Rispetto a questi punti critici, l’iniziativa ufficiale del CAI (Gruppo Regionale del Lazio) ha promosso la stesura di un appello alle amministrazioni competenti, per ottenere audizione e riscontri sul progetto “superski”. L’appello ha, per ora, ottenuto l’appoggio di altre importanti associazioni (WWF, Mountain Wilderness, Uisp Lega montagna, Italia Nostra, Associazione docenti di Storia dell’arte).
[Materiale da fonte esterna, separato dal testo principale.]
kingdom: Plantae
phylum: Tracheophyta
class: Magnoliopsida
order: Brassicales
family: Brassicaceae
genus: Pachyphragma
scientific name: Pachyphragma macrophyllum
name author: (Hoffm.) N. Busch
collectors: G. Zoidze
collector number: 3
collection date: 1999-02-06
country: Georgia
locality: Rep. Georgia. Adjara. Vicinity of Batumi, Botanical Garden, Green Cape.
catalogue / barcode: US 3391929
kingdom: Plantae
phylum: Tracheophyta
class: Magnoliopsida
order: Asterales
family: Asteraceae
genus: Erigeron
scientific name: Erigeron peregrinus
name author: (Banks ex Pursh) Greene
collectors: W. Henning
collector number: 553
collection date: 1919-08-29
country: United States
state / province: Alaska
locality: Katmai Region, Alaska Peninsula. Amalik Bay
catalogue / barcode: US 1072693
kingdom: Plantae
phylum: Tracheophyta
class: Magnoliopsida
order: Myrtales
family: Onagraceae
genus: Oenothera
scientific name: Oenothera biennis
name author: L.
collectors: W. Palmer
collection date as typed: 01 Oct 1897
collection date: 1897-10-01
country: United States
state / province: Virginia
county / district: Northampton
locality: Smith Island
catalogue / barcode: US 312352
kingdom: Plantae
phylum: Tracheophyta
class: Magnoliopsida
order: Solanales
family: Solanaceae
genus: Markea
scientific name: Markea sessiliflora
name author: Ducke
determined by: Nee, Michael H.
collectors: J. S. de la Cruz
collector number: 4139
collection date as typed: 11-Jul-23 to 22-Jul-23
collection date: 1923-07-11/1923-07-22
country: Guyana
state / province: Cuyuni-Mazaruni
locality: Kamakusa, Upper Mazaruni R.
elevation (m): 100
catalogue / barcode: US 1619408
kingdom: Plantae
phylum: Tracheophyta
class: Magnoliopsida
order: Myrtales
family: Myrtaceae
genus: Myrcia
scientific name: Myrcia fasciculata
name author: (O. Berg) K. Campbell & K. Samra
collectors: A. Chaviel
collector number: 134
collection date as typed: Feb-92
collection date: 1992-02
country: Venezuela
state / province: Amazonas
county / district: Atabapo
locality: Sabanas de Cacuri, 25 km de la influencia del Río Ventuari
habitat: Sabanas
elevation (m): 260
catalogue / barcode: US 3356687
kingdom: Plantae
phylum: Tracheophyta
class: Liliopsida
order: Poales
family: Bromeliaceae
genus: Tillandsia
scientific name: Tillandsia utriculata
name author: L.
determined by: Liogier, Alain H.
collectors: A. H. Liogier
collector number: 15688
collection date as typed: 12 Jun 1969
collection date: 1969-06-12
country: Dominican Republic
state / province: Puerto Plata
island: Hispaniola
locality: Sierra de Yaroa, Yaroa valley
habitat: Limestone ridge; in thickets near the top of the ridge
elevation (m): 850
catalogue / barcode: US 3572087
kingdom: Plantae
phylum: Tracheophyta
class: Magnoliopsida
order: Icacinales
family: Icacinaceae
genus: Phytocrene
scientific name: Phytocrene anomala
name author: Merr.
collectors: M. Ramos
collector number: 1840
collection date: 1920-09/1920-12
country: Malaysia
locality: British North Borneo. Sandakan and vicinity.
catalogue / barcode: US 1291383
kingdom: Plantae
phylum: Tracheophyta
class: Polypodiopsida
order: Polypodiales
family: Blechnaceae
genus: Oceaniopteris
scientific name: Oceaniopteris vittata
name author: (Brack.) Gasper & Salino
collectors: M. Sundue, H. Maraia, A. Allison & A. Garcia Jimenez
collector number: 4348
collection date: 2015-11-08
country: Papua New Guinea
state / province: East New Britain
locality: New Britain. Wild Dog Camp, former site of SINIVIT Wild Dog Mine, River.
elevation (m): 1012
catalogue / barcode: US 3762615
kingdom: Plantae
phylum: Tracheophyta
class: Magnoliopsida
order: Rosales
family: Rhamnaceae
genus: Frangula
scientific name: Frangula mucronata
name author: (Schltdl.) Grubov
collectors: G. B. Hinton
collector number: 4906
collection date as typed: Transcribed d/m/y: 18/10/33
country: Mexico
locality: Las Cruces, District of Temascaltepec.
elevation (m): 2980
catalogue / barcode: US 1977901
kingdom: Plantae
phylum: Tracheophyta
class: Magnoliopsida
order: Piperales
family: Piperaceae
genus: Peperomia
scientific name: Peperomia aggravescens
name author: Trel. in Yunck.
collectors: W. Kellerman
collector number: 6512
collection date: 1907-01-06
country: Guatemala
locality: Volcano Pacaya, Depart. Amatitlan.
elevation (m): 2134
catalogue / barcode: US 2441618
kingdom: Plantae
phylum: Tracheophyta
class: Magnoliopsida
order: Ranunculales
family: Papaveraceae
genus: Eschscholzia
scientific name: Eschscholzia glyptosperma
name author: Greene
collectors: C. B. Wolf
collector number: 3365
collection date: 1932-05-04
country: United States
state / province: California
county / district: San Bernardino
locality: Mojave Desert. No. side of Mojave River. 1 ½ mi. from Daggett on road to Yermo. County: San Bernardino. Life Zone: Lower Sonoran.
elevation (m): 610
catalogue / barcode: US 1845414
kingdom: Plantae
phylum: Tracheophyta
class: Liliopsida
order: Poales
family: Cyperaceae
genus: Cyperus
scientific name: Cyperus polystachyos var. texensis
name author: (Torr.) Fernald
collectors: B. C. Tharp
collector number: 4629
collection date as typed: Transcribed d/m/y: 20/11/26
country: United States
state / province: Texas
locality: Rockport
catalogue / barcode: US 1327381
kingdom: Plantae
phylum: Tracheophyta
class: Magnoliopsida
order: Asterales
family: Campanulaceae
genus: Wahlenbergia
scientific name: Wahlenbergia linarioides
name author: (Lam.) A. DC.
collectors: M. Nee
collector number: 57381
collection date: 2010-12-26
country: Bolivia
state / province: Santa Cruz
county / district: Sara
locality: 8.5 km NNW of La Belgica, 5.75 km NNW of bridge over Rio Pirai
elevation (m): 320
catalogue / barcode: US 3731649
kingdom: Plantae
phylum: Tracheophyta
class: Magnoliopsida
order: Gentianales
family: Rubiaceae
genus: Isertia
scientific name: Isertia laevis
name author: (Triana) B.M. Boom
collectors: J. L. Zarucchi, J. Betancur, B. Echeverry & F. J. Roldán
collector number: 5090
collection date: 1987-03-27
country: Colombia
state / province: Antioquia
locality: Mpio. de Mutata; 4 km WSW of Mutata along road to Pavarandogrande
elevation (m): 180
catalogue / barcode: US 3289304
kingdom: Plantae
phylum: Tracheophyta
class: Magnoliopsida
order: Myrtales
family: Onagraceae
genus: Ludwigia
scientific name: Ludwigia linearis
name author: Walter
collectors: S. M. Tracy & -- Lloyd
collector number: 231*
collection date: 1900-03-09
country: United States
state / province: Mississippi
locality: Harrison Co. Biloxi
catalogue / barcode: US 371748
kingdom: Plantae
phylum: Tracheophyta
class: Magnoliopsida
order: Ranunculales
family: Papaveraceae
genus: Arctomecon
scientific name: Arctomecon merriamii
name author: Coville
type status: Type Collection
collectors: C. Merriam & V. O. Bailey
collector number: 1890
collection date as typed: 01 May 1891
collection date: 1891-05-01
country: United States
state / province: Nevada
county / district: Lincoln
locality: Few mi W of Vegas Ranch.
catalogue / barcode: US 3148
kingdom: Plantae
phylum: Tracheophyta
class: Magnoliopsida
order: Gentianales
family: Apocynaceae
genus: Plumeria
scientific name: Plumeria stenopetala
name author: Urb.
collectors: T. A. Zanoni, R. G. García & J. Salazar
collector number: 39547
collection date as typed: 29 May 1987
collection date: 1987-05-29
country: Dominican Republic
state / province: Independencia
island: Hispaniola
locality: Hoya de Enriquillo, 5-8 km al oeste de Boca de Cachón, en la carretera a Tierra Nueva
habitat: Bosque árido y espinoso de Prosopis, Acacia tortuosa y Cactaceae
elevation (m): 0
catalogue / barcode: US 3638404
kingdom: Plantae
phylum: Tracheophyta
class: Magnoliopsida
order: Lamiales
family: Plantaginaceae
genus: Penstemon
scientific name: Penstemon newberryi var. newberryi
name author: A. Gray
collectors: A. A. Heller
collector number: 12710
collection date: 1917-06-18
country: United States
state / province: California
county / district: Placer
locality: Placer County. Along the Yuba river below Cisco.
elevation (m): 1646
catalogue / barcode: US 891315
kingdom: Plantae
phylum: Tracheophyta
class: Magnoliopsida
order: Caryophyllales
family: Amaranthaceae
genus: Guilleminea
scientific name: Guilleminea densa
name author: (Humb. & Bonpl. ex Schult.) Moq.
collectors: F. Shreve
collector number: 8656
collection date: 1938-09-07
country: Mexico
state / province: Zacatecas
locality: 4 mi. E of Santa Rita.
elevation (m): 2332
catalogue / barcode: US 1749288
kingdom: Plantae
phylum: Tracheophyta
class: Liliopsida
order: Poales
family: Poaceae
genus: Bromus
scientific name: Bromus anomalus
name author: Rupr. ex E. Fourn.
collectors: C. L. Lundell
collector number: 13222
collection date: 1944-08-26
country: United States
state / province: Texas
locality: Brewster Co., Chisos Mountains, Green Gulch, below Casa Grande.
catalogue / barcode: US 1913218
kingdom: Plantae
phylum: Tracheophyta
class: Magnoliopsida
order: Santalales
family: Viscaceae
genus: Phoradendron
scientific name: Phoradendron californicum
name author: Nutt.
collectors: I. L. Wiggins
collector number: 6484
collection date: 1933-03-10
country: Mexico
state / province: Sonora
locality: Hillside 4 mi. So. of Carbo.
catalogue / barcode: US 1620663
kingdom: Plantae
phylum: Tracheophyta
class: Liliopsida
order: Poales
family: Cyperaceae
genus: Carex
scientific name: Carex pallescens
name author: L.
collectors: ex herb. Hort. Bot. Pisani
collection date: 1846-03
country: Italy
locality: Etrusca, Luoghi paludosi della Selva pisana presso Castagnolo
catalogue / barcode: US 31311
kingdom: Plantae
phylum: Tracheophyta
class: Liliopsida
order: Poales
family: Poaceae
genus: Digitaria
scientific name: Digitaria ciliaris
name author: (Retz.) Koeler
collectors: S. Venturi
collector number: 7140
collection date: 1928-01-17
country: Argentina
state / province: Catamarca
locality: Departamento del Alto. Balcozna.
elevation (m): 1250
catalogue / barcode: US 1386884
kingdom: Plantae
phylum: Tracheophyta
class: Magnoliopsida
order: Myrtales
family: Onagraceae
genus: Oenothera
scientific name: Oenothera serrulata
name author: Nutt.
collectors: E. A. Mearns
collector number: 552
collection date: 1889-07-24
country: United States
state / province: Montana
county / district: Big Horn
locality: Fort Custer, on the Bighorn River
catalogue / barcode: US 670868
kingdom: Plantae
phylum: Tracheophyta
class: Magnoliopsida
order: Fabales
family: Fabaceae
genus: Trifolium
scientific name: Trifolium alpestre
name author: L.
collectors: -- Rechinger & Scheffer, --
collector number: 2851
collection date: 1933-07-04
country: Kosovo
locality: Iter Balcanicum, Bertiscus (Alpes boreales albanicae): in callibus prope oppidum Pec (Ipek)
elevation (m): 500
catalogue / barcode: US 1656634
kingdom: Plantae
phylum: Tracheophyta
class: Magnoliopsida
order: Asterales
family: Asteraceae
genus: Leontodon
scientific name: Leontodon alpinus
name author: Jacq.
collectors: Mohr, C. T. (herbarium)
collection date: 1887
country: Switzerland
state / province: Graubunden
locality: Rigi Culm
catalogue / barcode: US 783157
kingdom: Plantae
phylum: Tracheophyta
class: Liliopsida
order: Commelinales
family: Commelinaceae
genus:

L’appello sarà firmato e presentato con un’iniziativa pubblica, programmata per domenica 26 luglio 2009 presso il Rifugio CAI Angelo Sebastiani al Terminillo (Sez. di Rieti). In occasione della firma, la sez. CAI di Rieti guiderà tutti i partecipanti in una breve escursione di verifica “sul campo” dei danni ambientali che il “superski” produrebbe.
Nei giorni successivi alla firma dell’appello, presumibilmente mercoledì 29 luglio, si terrà a Roma una conferenza stampa di presentazione dell’iniziativa, presso la sede di una delle associazioni co-firmatarie (Legambiente o Italia Nostra, ancora da decidere).
Contemporaneamente, il CAI si fa promotore anche di un lavoro di valore propositivo, che metta al centro l’obiettivo dello sviluppo sostenibile del Terminillo, basato su programmi di tutela e valorizzazione ambientale, di incentivazione delle forme eco-compatibili di impresa turistica, di integrazione delle risorse culturali, ambientali, eno-gastronomiche e turistiche del territorio. Per dimostrare che non solo e non tanto lo sci di pista, quanto il pregio ambientale e culturale complessivo del Terminillo, se adeguatamente conservato e valorizzato, può garantire un futuro alla gente delle “Terre alte” reatine.